JUSTIÇA


Ministro do TCU critica ‘contabilidade criativa’ nas contas do governo Lula e faz alerta sobre situação fiscal

Augusto Nardes apontou aumento da dívida pública, fragilidades na gestão fiscal e falta de coordenação do governo

Foto: Lula Marques/ Agência Brasil

 

O ministro do Tribunal de Contas da União (TCU), Augusto Nardes, fez duras críticas à condução fiscal do governo do presidente Luiz Inácio Lula da Silva (PT) durante a análise das contas federais referentes a 2025. Embora tenha acompanhado o parecer prévio favorável elaborado pelo relator, ministro Benjamin Zymler, Nardes apresentou uma declaração de voto com uma série de ressalvas e alertas sobre a situação das contas públicas.

Segundo o ministro, os apontamentos feitos pela área técnica do TCU exigem “alertas severos” diante do cenário fiscal do país. As informações são da Revista Oeste.

“As projeções revelam que as metas fiscais vigentes e propostas são insuficientes para estabilizar a dívida até 2029”, escreveu. “A apuração do resultado primário tem se valido de ‘contabilidade criativa’.”
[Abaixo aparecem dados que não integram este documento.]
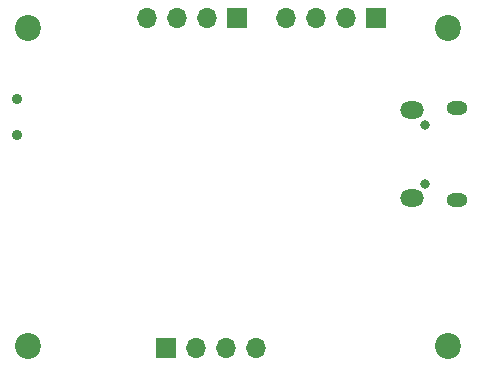
<source format=gbr>
%TF.GenerationSoftware,KiCad,Pcbnew,(6.0.10)*%
%TF.CreationDate,2023-01-15T22:26:48+05:30*%
%TF.ProjectId,Learning_1,4c656172-6e69-46e6-975f-312e6b696361,rev?*%
%TF.SameCoordinates,Original*%
%TF.FileFunction,Soldermask,Bot*%
%TF.FilePolarity,Negative*%
%FSLAX46Y46*%
G04 Gerber Fmt 4.6, Leading zero omitted, Abs format (unit mm)*
G04 Created by KiCad (PCBNEW (6.0.10)) date 2023-01-15 22:26:48*
%MOMM*%
%LPD*%
G01*
G04 APERTURE LIST*
%ADD10C,2.200000*%
%ADD11O,0.800000X0.800000*%
%ADD12O,2.000000X1.450000*%
%ADD13O,1.800000X1.150000*%
%ADD14R,1.700000X1.700000*%
%ADD15O,1.700000X1.700000*%
%ADD16C,0.900000*%
G04 APERTURE END LIST*
D10*
%TO.C,H1*%
X72644000Y-78232000D03*
%TD*%
%TO.C,H2*%
X108204000Y-78232000D03*
%TD*%
%TO.C,H4*%
X108204000Y-105156000D03*
%TD*%
D11*
%TO.C,J1*%
X106200000Y-91400000D03*
X106200000Y-86400000D03*
D12*
X105150000Y-92625000D03*
D13*
X108950000Y-92775000D03*
D12*
X105150000Y-85175000D03*
D13*
X108950000Y-85025000D03*
%TD*%
D14*
%TO.C,J2*%
X90300000Y-77400000D03*
D15*
X87760000Y-77400000D03*
X85220000Y-77400000D03*
X82680000Y-77400000D03*
%TD*%
D14*
%TO.C,J4*%
X84300000Y-105300000D03*
D15*
X86840000Y-105300000D03*
X89380000Y-105300000D03*
X91920000Y-105300000D03*
%TD*%
D16*
%TO.C,SW1*%
X71670000Y-87250000D03*
X71670000Y-84250000D03*
%TD*%
D14*
%TO.C,J3*%
X102080000Y-77400000D03*
D15*
X99540000Y-77400000D03*
X97000000Y-77400000D03*
X94460000Y-77400000D03*
%TD*%
D10*
%TO.C,H3*%
X72644000Y-105156000D03*
%TD*%
M02*

</source>
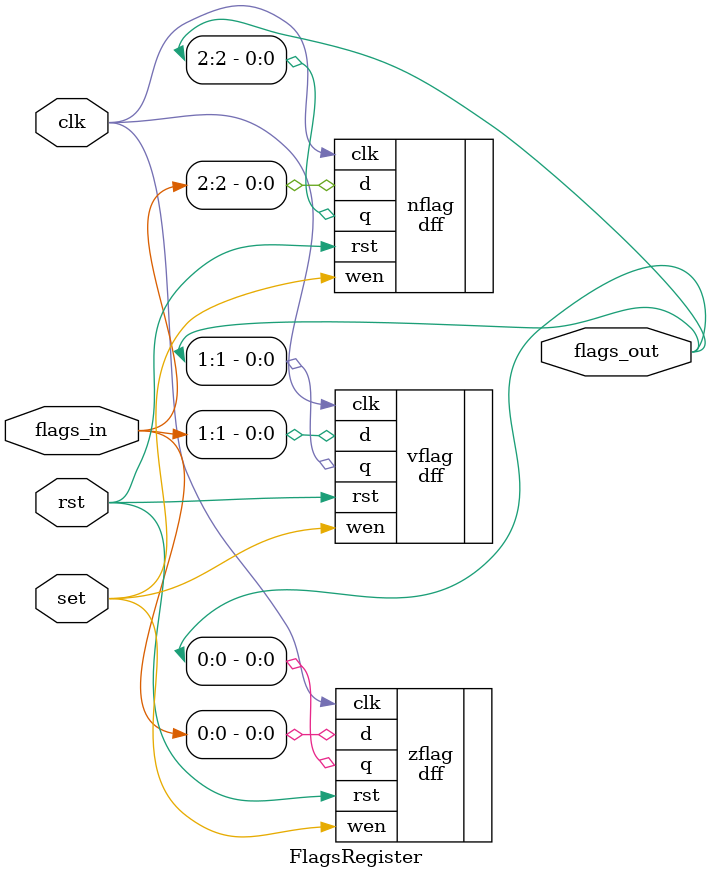
<source format=v>
module FlagsRegister(clk, rst, set, flags_in, flags_out);

input clk, rst, set;
input [2:0] flags_in;
output [2:0] flags_out;

//Dff's for Z, V, & N Flags
dff 	zflag(.q(flags_out[0]), .d(flags_in[0]), .wen(set), .clk(clk), .rst(rst)),
	vflag(.q(flags_out[1]), .d(flags_in[1]), .wen(set), .clk(clk), .rst(rst)),
	nflag(.q(flags_out[2]), .d(flags_in[2]), .wen(set), .clk(clk), .rst(rst));

endmodule

</source>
Ao longo do voto, Nardes sustentou que um dos principais problemas identificados está na falta de coordenação entre as políticas fiscal e monetária. Segundo ele, o crescimento dos gastos públicos ocorreu ao mesmo tempo em que houve desaceleração do consumo das famílias e retração dos investimentos, cenário que teria contribuído para a manutenção dos juros em patamar elevado.

O ministro também demonstrou preocupação com a trajetória da dívida pública brasileira. Conforme a declaração de voto, a dívida bruta do governo geral alcançou R$ 10 trilhões em dezembro de 2025, o equivalente a 78,7% do Produto Interno Bruto (PIB). Na avaliação de Nardes, as metas fiscais atualmente adotadas não são suficientes para estabilizar esse crescimento.

Outro ponto destacado foi a forma de apuração do resultado fiscal. Segundo ele, o déficit primário efetivo de R$ 58,7 bilhões teve o cumprimento formal da meta viabilizado pela exclusão de despesas do cálculo oficial. Para o ministro, a retirada de R$ 48,7 bilhões em despesas do resultado oficial demonstra que “o esforço fiscal é artificial”.

Nardes também chamou atenção para o avanço da chamada “desorçamentação”, mecanismo que desloca receitas, despesas e riscos fiscais para fora dos instrumentos tradicionais de controle orçamentário. De acordo com o ministro, auditorias do TCU identificaram o uso crescente de fundos e estruturas que operam à margem do Orçamento Geral da União, o que reduziria a transparência sobre a aplicação dos recursos públicos.

Além das questões fiscais, o integrante da Corte apontou fragilidades na Previdência Social, em programas assistenciais e na gestão do Cadastro Único. Entre os problemas citados estão metas não cumpridas, deficiência de indicadores de desempenho, falhas na integração de sistemas e riscos de pagamentos indevidos. O ministro também mencionou dados relacionados ao uso de recursos de beneficiários do Bolsa Família em plataformas de apostas esportivas.

Na parte final do voto, Nardes atribuiu parte dos problemas à falta de coordenação estratégica do governo federal. “A ausência de uma coordenação estratégica centralizada (…) é o fator determinante para a baixa capacidade de entrega das políticas e para a fragilidade na gestão dos recursos públicos”, afirmou.

Apesar das críticas, o ministro acompanhou integralmente o parecer do relator Benjamin Zymler e concluiu que as contas do presidente Lula relativas ao exercício de 2025 estão em condições de serem aprovadas pelo Congresso Nacional, embora com ressalvas relacionadas à execução orçamentária e ao Balanço Geral da União.